EXERCISE INSTRUCTIONS ->
Retype every line of the records exactly.

RECORDS SUPPLIED ->

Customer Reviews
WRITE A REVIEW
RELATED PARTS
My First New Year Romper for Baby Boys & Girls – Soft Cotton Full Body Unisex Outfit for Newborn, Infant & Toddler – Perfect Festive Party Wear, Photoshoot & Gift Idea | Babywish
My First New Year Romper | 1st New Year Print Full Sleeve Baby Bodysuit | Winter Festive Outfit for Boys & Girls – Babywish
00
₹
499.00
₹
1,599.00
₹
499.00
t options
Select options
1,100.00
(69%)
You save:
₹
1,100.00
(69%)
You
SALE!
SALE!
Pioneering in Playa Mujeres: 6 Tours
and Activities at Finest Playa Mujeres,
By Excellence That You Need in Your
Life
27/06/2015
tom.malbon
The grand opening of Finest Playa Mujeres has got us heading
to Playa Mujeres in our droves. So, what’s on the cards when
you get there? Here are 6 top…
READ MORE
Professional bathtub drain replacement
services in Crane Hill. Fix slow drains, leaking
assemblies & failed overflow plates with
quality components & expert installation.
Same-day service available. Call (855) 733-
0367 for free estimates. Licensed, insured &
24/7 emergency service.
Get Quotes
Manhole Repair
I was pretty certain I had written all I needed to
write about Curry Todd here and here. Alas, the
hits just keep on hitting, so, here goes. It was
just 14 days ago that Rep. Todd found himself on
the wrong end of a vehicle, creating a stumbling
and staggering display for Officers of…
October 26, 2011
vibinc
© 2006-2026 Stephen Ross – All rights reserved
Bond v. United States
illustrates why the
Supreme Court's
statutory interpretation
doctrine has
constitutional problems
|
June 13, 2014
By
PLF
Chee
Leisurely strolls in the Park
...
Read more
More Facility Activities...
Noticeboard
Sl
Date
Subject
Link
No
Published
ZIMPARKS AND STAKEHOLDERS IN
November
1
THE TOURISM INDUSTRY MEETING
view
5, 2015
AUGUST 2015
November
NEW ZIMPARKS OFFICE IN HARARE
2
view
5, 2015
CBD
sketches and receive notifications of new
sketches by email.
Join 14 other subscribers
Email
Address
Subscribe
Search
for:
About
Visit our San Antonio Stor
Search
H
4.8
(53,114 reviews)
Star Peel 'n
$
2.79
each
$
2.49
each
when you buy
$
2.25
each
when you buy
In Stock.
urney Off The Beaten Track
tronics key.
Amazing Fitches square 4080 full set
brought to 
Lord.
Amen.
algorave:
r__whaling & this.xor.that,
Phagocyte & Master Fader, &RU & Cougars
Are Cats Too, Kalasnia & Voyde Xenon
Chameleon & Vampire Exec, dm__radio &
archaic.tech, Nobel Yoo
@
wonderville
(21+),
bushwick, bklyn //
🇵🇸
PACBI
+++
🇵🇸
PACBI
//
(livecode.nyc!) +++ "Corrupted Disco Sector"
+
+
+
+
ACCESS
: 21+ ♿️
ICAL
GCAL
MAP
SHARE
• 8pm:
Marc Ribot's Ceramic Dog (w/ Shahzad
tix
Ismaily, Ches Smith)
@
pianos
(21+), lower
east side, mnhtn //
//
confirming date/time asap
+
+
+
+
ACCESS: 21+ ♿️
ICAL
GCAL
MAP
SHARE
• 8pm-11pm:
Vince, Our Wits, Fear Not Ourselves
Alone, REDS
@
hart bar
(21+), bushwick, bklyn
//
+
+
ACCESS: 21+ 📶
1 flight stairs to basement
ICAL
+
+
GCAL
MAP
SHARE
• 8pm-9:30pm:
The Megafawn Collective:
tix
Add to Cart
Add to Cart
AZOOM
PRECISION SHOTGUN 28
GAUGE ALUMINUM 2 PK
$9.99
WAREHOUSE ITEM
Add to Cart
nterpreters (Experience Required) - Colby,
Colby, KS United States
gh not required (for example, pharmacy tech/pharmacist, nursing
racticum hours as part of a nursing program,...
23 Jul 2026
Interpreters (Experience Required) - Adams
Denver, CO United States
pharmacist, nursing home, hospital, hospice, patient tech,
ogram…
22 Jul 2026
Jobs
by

RESULT BELOW ->
Customer Reviews
WRITE A REVIEW
RELATED PARTS
My First New Year Romper for Baby Boys & Girls – Soft Cotton Full Body Unisex Outfit for Newborn, Infant & Toddler – Perfect Festive Party Wear, Photoshoot & Gift Idea | Babywish
My First New Year Romper | 1st New Year Print Full Sleeve Baby Bodysuit | Winter Festive Outfit for Boys & Girls – Babywish
00
₹
499.00
₹
1,599.00
₹
499.00
t options
Select options
1,100.00
(69%)
You save:
₹
1,100.00
(69%)
You
SALE!
SALE!
Pioneering in Playa Mujeres: 6 Tours
and Activities at Finest Playa Mujeres,
By Excellence That You Need in Your
Life
27/06/2015
tom.malbon
The grand opening of Finest Playa Mujeres has got us heading
to Playa Mujeres in our droves. So, what’s on the cards when
you get there? Here are 6 top…
READ MORE
Professional bathtub drain replacement
services in Crane Hill. Fix slow drains, leaking
assemblies & failed overflow plates with
quality components & expert installation.
Same-day service available. Call (855) 733-
0367 for free estimates. Licensed, insured &
24/7 emergency service.
Get Quotes
Manhole Repair
I was pretty certain I had written all I needed to
write about Curry Todd here and here. Alas, the
hits just keep on hitting, so, here goes. It was
just 14 days ago that Rep. Todd found himself on
the wrong end of a vehicle, creating a stumbling
and staggering display for Officers of…
October 26, 2011
vibinc
© 2006-2026 Stephen Ross – All rights reserved
Bond v. United States
illustrates why the
Supreme Court's
statutory interpretation
doctrine has
constitutional problems
|
June 13, 2014
By
PLF
Chee
Leisurely strolls in the Park
...
Read more
More Facility Activities...
Noticeboard
Sl
Date
Subject
Link
No
Published
ZIMPARKS AND STAKEHOLDERS IN
November
1
THE TOURISM INDUSTRY MEETING
view
5, 2015
AUGUST 2015
November
NEW ZIMPARKS OFFICE IN HARARE
2
view
5, 2015
CBD
sketches and receive notifications of new
sketches by email.
Join 14 other subscribers
Email
Address
Subscribe
Search
for:
About
Visit our San Antonio Stor
Search
H
4.8
(53,114 reviews)
Star Peel 'n
$
2.79
each
$
2.49
each
when you buy
$
2.25
each
when you buy
In Stock.
urney Off The Beaten Track
tronics key.
Amazing Fitches square 4080 full set
brought to 
Lord.
Amen.
algorave:
r__whaling & this.xor.that,
Phagocyte & Master Fader, &RU & Cougars
Are Cats Too, Kalasnia & Voyde Xenon
Chameleon & Vampire Exec, dm__radio &
archaic.tech, Nobel Yoo
@
wonderville
(21+),
bushwick, bklyn //
🇵🇸
PACBI
+++
🇵🇸
PACBI
//
(livecode.nyc!) +++ "Corrupted Disco Sector"
+
+
+
+
ACCESS
: 21+ ♿️
ICAL
GCAL
MAP
SHARE
• 8pm:
Marc Ribot's Ceramic Dog (w/ Shahzad
tix
Ismaily, Ches Smith)
@
pianos
(21+), lower
east side, mnhtn //
//
confirming date/time asap
+
+
+
+
ACCESS: 21+ ♿️
ICAL
GCAL
MAP
SHARE
• 8pm-11pm:
Vince, Our Wits, Fear Not Ourselves
Alone, REDS
@
hart bar
(21+), bushwick, bklyn
//
+
+
ACCESS: 21+ 📶
1 flight stairs to basement
ICAL
+
+
GCAL
MAP
SHARE
• 8pm-9:30pm:
The Megafawn Collective:
tix
Add to Cart
Add to Cart
AZOOM
PRECISION SHOTGUN 28
GAUGE ALUMINUM 2 PK
$9.99
WAREHOUSE ITEM
Add to Cart
nterpreters (Experience Required) - Colby,
Colby, KS United States
gh not required (for example, pharmacy tech/pharmacist, nursing
racticum hours as part of a nursing program,...
23 Jul 2026
Interpreters (Experience Required) - Adams
Denver, CO United States
pharmacist, nursing home, hospital, hospice, patient tech,
ogram…
22 Jul 2026
Jobs
by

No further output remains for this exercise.